Al hablar de la situación de Verlander, no se trata de cualquier lanzador veterano que administra sus últimos cartuchos en Grandes Ligas. Con 43 años y 39 días cumplidos al subir al montículo en su primera apertura de este 2026, se convirtió en el segundo pitcher más veterano en abrir un juego en la historia de los Tigers, sólo detrás de Kenny Rogers, quien lo hizo con 43 años y 309 días el 8 de septiembre de 2008.

Los números de su trayectoria son argumentos sólidos para ingresar al Salón de la Fama: Novato del Año en 2006, estandarte de la rotación campeona de la Liga Americana y pieza central del banderín que llevó a los Tigers a la Serie Mundial de 2012, además de una campaña inolvidable en 2011, cuando ganó el MVP, la Triple Corona de pitcheo y el Cy Young de la Americana (24-5, 2.40 de efectividad y 250 ponches). A ello se suman múltiples temporadas de 200 entradas lanzadas y actuaciones en octubre que quedaron grabadas en el imaginario reciente de Detroit. Después se reinventó con Houston, añadió un par de Cy Youngs y presumió anillos; el círculo pareció cerrarse donde todo comenzó.

Ése fue el trasfondo emocional que explica la reacción de Comerica Park, el viernes, cuando Verlander apareció en las presentaciones previas al juego y participó en el lanzamiento de la primera bola como receptor de su ex compañero Brandon Inge: una imagen que condensó generaciones, recuerdos y la promesa de un último baile juntos.

La realidad, sin embargo, se impuso con la frialdad de un parte médico. Verlander, quien regresó en febrero con un contrato de un año y 7.86 millones de dólares como agente libre, reconoció que la cadera empezó a molestarle durante su salida en Arizona.

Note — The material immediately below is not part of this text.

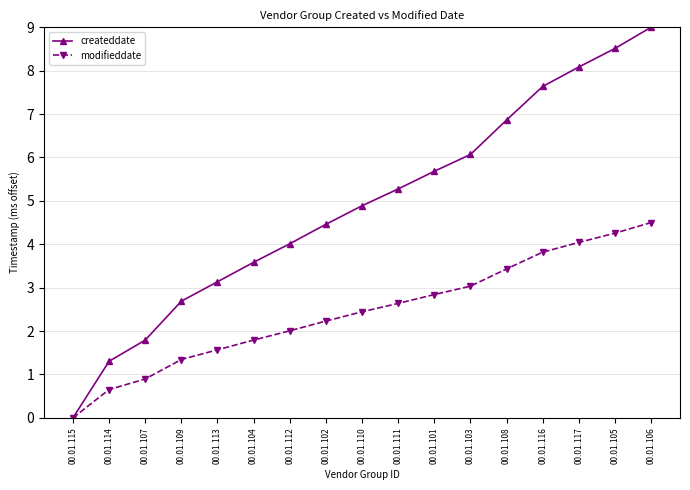

What value does the createddate series have at 00.01.114?

1.3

Aunque el derecho realizó trabajo reciente y reportó mejoría, su caso requiere evaluación día con día, a la espera de su regreso al montículo y de que pueda firmar una temporada similar a la del año pasado, con San Francisco Giants, cuando abrió 29 juegos y consumió 152 entradas, una cifra notable para un lanzador de 42 años en el mejor beisbol del mundo.

¿Es este impasse un ingrediente adicional en la expectativa en torno al regreso de Justin Verlander a casa o el presagio de una temporada marcada por las lesiones? Los románticos preferimos tomar la primera opción, claro, pero sólo el tiempo dirá cómo termina la historia del retorno del hijo pródigo a Tigers.